The most commonly sited data from mutual funds I see being used to get sense of where the market is headed are net inflows and mutual fund cash positions. Unfortunately, the first gauge is a lagging indicator and the second hardly ever changes.
Is There a Cash Hoard?
There have been some reports that money managers have built up cash and that they are waiting to invest that at lower prices. That may well be true, but it isn't in the mutual fund world. Once upon a time, mutual funds were run like they were an investor's only holding; some managers liked to try to time the market by building cash when the market was overpriced and investing it when things looked better.
However, that's not how things work any more. Most fund companies and many investors expect their managers to be fully invested. At Fidelity, for example, they look at a fund's history of sales and redemptions, its asset size, and its volatility to estimate a likely range of possible inflows and outflows. The fund then targets a cash range that can accommodate that--say 3% or 4% commonly. Other fund shops aren't quite that strict but it's pretty rare that you see managers making double-digit moves into cash.

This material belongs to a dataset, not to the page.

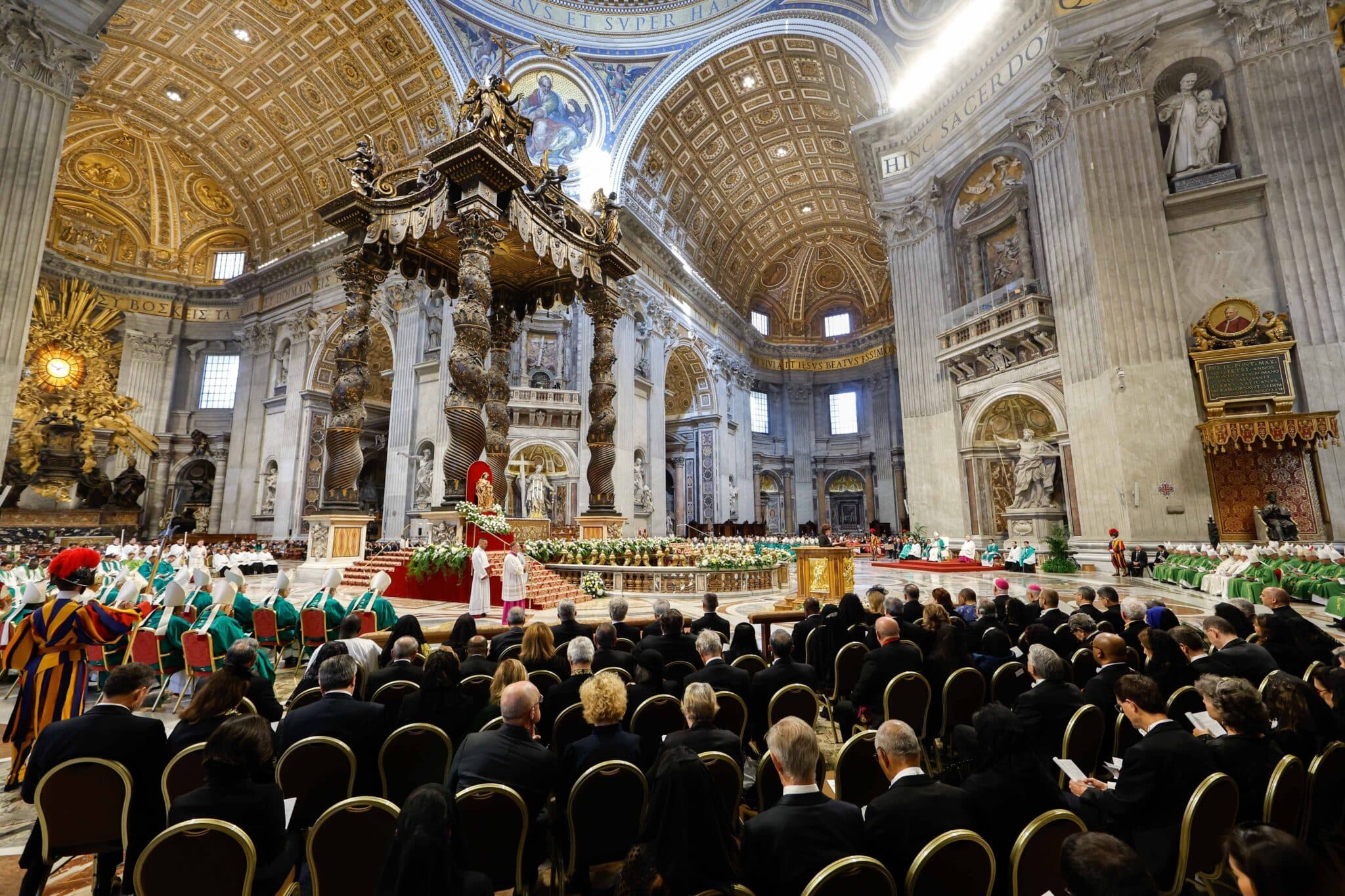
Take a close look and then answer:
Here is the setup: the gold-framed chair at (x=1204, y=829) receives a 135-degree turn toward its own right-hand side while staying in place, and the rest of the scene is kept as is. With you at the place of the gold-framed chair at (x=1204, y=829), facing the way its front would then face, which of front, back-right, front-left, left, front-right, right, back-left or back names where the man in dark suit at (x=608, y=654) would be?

I've seen some reports about heightened cash positions in funds but that's a little misleading. There are a number of funds that invest in futures or other derivatives and hold cash against those contracts. In that case, the cash isn't free to be invested when the manager feels bullish--it already is invested. To see what the typical U.S. stock fund's cash position is, I screened out balanced funds, long-short funds, and funds from fund companies that typically hold derivatives so that the cash stake is misleading (PIMCO, Profunds, Rydex, and Direxion). Adjusted that way, cash is just 3.7%. That's fine for meeting redemptions, but it isn't exactly a hoard waiting to buoy the market.
One downside of staying fully invested is that a manager might have to make more flow-driven trades, and that can be pretty costly according to recent academic research. As a result, some funds use ETFs as a way to gain market exposure but in a very liquid way so that they can sell or buy more to meet cash while staying fully invested.
Have we lost something by having managers stay fully invested? I don't think so. In order for strategic cash to be a useful tool, the fund should meet two tests. First, the manager should be good at using cash either as a macro call or as a reflection of opportunities the manager is finding as you see at places like Longleaf, Fairholme, and FPA. Second, it should be clear to shareholders that the fund will make such moves into cash. Not many funds meet those criteria. I have no problem with those that do; its hard to argue with Longleaf's approach or results, for example.